Iron Bridge's 91 lots range in size from 16,500 square feet to 48,500 square feet - three to four times the average lot size in Moose Jaw - and were all put in place at once. Some large houses are under construction, though landscaping in the master-planned community is just being finished. The luxury, detached houses will be priced at up to $1 million in a city where the average resale house price is around $200,000.
The building permit stats show what is happening: in the first six months of this year, 46 new homes were started, valued at $14.1 million, up from $12.4 million in the same period last year.
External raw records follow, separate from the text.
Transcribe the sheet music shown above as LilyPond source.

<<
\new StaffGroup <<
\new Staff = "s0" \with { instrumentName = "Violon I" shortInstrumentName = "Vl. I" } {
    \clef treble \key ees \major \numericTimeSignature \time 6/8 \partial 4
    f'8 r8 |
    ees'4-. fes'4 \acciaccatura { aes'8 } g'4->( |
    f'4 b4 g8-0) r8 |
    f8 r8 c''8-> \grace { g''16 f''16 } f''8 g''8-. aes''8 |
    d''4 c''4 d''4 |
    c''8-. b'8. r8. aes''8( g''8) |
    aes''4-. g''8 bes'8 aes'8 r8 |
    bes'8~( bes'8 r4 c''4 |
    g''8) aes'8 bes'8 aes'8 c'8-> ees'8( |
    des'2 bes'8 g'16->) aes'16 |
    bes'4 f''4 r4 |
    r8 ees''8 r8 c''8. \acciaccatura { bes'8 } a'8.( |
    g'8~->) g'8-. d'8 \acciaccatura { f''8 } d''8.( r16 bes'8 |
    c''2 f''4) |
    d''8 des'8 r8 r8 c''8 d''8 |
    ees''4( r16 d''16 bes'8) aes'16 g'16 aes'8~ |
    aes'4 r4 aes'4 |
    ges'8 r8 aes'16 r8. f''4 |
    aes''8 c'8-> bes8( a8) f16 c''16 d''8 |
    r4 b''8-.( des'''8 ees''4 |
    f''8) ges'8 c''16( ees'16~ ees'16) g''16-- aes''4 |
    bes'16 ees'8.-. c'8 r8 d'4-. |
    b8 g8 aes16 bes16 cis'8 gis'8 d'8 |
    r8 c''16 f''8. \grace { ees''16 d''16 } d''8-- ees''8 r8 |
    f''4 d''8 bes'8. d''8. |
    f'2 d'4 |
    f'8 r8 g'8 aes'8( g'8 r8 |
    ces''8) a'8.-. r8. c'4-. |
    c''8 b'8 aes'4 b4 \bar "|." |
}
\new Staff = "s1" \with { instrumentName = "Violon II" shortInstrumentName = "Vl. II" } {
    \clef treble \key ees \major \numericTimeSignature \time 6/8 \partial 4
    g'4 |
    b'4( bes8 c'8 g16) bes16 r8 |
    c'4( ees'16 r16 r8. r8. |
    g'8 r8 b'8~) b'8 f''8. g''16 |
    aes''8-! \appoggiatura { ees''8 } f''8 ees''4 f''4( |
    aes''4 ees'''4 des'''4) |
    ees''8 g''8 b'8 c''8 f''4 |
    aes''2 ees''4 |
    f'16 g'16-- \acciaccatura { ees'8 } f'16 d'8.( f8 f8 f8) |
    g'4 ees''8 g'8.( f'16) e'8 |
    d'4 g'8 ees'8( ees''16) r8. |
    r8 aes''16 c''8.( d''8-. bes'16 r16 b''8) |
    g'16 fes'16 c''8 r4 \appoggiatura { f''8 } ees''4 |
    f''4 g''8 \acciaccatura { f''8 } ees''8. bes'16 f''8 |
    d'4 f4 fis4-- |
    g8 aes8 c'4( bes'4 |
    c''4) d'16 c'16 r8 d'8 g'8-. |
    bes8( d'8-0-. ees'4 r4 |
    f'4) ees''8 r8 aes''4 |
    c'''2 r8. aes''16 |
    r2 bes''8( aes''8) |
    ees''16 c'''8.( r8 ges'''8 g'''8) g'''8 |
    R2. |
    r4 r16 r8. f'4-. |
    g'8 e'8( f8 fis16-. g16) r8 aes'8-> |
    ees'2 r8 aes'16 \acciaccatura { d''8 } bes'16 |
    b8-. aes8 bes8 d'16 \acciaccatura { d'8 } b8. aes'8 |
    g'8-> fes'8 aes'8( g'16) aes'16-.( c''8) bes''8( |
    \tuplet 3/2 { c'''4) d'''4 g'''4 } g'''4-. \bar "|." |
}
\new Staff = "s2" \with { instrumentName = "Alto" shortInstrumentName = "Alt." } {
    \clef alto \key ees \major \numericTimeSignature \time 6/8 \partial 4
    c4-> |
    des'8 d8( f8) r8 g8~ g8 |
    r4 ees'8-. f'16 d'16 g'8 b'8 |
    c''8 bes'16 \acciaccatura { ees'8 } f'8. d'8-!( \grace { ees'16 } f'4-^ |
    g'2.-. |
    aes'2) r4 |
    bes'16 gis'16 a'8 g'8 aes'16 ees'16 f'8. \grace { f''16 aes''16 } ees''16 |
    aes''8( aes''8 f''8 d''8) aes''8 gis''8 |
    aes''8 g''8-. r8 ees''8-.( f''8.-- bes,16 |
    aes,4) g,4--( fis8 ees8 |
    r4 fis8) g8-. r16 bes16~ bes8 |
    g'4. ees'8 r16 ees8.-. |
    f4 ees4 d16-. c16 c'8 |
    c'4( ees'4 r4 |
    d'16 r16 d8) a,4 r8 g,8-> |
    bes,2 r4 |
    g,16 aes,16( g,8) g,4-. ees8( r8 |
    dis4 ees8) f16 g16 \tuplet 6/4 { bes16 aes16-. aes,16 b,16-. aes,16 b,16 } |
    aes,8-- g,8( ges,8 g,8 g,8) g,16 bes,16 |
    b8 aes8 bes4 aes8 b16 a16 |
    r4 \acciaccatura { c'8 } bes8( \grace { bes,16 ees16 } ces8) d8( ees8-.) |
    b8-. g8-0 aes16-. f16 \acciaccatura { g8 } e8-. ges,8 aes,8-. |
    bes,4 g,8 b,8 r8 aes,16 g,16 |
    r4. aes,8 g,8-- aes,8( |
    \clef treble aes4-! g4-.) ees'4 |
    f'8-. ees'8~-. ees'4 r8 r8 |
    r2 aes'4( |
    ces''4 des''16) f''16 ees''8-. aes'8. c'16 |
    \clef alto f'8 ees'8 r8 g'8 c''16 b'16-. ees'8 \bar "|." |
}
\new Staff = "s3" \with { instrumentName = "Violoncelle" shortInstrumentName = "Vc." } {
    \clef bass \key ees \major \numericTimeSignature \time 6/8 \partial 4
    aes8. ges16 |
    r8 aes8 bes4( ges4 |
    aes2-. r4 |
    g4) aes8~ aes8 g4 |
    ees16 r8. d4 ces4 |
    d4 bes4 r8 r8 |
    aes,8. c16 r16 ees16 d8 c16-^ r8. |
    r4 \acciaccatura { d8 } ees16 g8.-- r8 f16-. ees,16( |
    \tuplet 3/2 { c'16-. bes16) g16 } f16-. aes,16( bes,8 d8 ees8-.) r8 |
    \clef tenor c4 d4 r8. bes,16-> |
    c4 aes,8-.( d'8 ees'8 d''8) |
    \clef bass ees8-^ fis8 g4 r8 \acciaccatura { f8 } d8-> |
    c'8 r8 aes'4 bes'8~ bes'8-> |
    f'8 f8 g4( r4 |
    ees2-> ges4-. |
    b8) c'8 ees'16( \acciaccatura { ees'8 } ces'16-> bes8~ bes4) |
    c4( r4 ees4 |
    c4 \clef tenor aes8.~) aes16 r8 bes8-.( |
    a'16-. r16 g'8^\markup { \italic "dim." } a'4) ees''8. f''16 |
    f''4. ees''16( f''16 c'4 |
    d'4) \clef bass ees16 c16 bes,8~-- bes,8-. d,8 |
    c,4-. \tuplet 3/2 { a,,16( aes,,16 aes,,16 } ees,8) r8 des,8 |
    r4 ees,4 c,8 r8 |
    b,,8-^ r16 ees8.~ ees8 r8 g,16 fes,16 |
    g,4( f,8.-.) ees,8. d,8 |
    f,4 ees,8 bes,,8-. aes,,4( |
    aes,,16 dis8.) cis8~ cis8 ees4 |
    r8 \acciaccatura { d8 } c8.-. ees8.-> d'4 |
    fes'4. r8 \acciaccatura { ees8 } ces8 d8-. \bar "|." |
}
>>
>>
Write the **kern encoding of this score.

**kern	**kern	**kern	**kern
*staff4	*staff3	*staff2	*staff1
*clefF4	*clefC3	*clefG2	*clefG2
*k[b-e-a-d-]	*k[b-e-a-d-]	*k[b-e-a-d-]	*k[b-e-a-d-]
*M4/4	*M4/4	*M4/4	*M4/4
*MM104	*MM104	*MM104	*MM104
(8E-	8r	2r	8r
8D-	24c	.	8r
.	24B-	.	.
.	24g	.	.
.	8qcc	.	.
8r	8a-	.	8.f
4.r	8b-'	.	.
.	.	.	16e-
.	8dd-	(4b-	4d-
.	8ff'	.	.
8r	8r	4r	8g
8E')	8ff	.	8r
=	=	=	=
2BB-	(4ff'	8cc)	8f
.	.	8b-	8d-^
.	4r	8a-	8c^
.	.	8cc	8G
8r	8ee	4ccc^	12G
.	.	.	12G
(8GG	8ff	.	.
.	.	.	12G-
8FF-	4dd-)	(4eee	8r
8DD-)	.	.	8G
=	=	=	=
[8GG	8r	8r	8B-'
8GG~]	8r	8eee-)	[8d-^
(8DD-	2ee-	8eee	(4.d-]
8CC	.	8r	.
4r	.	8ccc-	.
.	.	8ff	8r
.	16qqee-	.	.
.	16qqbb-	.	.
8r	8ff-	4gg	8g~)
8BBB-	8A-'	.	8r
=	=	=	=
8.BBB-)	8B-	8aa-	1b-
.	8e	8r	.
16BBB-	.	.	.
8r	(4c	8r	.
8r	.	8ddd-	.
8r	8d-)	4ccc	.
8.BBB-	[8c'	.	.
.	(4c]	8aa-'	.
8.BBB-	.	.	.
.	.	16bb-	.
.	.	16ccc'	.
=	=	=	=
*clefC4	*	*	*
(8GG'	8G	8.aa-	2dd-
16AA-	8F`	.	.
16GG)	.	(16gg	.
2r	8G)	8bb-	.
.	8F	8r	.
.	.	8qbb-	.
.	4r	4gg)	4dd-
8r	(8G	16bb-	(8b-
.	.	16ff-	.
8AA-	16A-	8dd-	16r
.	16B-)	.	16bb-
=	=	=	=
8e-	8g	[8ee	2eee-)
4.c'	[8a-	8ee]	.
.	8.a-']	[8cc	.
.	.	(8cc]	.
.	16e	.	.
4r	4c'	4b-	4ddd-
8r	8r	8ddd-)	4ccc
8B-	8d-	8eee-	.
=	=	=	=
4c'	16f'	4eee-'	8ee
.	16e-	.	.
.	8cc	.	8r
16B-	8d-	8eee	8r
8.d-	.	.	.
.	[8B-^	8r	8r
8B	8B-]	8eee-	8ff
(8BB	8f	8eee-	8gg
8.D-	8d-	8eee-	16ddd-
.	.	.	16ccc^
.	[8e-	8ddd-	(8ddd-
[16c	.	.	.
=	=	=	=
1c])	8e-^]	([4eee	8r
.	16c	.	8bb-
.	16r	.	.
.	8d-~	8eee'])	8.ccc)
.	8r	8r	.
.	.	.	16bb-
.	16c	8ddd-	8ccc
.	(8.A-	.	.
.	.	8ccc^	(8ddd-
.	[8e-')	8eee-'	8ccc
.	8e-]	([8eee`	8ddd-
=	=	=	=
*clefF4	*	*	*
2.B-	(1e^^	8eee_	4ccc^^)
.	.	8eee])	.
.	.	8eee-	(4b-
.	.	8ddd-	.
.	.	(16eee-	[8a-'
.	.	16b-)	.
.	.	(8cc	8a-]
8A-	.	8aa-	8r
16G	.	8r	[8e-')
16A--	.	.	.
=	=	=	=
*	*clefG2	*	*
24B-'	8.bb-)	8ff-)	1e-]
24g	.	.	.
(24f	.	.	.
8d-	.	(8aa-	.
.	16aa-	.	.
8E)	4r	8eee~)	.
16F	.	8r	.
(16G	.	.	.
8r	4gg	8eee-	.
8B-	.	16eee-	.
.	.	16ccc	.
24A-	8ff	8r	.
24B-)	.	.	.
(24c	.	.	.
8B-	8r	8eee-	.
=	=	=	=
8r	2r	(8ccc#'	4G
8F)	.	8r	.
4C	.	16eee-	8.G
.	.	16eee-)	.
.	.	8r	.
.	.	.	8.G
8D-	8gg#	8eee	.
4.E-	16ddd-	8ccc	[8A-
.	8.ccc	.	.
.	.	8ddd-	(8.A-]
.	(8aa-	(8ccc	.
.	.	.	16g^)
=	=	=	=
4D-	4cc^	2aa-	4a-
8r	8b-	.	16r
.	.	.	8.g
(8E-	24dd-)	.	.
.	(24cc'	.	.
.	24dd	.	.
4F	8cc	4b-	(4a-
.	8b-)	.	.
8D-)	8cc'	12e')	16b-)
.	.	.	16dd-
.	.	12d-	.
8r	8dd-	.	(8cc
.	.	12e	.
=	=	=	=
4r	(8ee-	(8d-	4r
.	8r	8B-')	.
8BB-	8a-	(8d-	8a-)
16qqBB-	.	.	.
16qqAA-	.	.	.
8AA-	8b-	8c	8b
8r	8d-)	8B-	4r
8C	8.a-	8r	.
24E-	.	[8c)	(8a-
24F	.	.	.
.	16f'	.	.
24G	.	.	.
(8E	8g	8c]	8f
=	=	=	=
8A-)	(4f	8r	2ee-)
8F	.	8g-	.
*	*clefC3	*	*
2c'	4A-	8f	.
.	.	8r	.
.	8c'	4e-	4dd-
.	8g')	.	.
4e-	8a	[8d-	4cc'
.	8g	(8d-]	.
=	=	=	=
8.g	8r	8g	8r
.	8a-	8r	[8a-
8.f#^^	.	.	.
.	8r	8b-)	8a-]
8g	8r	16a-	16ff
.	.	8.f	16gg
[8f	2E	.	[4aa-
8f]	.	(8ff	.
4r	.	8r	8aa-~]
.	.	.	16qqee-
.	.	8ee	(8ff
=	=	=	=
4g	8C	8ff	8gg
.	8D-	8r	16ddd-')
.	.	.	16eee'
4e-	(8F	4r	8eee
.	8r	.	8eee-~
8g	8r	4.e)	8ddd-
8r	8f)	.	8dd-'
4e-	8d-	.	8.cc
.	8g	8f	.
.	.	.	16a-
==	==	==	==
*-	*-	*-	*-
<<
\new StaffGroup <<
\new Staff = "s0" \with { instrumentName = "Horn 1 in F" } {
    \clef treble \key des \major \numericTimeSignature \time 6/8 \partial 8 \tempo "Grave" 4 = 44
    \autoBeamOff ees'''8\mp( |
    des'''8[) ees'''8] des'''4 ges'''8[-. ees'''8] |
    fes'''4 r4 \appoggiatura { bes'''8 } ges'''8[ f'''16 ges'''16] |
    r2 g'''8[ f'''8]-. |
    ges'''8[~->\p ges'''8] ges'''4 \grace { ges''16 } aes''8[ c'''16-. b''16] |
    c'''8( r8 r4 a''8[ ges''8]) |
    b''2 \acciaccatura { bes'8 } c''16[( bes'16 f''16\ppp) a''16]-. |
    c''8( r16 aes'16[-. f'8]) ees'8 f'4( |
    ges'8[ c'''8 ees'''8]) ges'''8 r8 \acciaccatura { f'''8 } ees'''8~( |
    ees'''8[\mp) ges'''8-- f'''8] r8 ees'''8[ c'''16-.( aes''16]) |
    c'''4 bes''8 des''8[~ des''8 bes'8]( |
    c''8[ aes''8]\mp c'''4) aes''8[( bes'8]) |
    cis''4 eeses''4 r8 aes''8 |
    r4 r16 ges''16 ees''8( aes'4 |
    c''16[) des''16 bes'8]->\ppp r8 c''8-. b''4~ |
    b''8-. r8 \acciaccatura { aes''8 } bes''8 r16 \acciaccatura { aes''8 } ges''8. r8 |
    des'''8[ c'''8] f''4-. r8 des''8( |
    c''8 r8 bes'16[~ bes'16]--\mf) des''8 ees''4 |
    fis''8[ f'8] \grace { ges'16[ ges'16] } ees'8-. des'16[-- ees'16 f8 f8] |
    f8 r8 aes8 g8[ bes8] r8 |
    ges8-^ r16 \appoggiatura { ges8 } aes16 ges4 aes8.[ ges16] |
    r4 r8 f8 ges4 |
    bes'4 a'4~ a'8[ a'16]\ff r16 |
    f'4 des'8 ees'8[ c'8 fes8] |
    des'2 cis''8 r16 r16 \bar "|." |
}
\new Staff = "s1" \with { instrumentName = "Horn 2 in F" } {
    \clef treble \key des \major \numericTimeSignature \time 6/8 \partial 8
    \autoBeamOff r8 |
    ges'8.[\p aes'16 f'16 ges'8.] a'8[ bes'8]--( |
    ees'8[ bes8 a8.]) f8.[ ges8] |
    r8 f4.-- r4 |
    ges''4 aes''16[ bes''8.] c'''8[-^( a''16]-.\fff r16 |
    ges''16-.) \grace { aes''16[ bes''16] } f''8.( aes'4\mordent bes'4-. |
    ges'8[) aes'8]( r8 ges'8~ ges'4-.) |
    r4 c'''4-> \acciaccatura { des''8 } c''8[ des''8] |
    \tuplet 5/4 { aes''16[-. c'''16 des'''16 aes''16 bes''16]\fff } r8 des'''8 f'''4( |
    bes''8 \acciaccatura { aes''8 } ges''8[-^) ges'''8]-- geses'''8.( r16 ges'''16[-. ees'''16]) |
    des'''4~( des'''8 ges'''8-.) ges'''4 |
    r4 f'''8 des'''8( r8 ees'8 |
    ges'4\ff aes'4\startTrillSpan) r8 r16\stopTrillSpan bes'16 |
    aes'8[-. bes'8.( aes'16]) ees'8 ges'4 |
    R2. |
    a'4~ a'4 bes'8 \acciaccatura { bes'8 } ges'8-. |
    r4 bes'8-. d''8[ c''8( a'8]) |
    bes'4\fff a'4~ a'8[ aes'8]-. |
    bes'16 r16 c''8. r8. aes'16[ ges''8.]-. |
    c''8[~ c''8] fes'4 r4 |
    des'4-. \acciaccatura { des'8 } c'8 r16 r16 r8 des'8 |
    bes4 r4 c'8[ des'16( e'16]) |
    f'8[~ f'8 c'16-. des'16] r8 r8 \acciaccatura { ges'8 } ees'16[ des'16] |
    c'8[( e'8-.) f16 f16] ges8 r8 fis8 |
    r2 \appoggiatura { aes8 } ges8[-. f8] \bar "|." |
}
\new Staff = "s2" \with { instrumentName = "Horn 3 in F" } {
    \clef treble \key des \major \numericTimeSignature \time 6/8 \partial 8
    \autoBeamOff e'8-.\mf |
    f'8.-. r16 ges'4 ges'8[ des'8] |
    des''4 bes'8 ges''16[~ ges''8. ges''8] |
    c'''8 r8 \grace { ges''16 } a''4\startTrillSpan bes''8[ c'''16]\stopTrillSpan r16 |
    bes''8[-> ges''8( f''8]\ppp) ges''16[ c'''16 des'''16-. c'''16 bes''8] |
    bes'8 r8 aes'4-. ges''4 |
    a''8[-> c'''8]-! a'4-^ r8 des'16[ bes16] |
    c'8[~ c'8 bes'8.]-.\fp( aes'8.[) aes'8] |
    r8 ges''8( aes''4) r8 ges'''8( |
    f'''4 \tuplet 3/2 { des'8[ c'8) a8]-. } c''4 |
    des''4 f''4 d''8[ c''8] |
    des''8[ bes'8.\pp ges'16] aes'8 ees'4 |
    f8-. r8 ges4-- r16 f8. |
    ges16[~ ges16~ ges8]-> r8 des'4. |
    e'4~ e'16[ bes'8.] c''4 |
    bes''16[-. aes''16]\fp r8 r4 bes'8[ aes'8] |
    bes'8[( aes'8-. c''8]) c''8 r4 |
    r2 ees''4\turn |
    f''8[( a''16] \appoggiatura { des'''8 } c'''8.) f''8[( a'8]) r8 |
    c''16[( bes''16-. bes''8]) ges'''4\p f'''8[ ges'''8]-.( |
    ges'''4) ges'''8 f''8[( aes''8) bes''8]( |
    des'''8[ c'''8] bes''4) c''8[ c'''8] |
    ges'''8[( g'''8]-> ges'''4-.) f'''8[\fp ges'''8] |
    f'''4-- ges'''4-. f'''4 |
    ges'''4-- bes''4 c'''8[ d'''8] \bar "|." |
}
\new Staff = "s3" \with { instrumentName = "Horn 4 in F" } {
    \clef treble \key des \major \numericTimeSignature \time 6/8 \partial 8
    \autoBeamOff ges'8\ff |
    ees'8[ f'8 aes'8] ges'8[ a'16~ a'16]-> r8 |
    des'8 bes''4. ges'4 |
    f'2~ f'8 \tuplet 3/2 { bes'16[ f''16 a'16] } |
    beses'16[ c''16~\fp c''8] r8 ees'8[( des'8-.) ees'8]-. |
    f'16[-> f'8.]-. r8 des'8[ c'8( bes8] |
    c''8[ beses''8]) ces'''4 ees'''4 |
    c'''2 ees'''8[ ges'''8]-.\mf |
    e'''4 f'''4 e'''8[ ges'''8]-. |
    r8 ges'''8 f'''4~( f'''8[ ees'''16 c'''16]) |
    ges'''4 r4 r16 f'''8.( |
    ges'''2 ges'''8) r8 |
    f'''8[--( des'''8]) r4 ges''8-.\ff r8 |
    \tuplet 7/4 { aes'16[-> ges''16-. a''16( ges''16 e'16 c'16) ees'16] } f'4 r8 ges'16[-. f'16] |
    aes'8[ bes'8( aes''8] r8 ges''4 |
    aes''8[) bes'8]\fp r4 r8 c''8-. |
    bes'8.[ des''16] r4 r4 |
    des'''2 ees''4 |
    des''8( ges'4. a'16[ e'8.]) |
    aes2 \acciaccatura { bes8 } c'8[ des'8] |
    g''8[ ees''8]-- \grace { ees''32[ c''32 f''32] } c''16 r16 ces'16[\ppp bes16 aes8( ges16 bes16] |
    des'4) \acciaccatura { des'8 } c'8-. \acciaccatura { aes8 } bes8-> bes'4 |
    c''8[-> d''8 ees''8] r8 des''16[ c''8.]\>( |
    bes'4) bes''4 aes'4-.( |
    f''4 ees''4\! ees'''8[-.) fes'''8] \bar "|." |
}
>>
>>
Total building permits, including non-residential, are averaging more than $1 million per month this year, with commercial and industrial construction accounting for $1.7 million in June alone according to the city's building department. But the big news is the city's new arena. In August the city opened the $62 million multiplex, Mosaic Place, which includes the new home of the Moose Jaw Warriors hockey team as well as eight curling sheets.
The permit numbers give solid evidence to Thorn's statement: "Moose Jaw is open for business."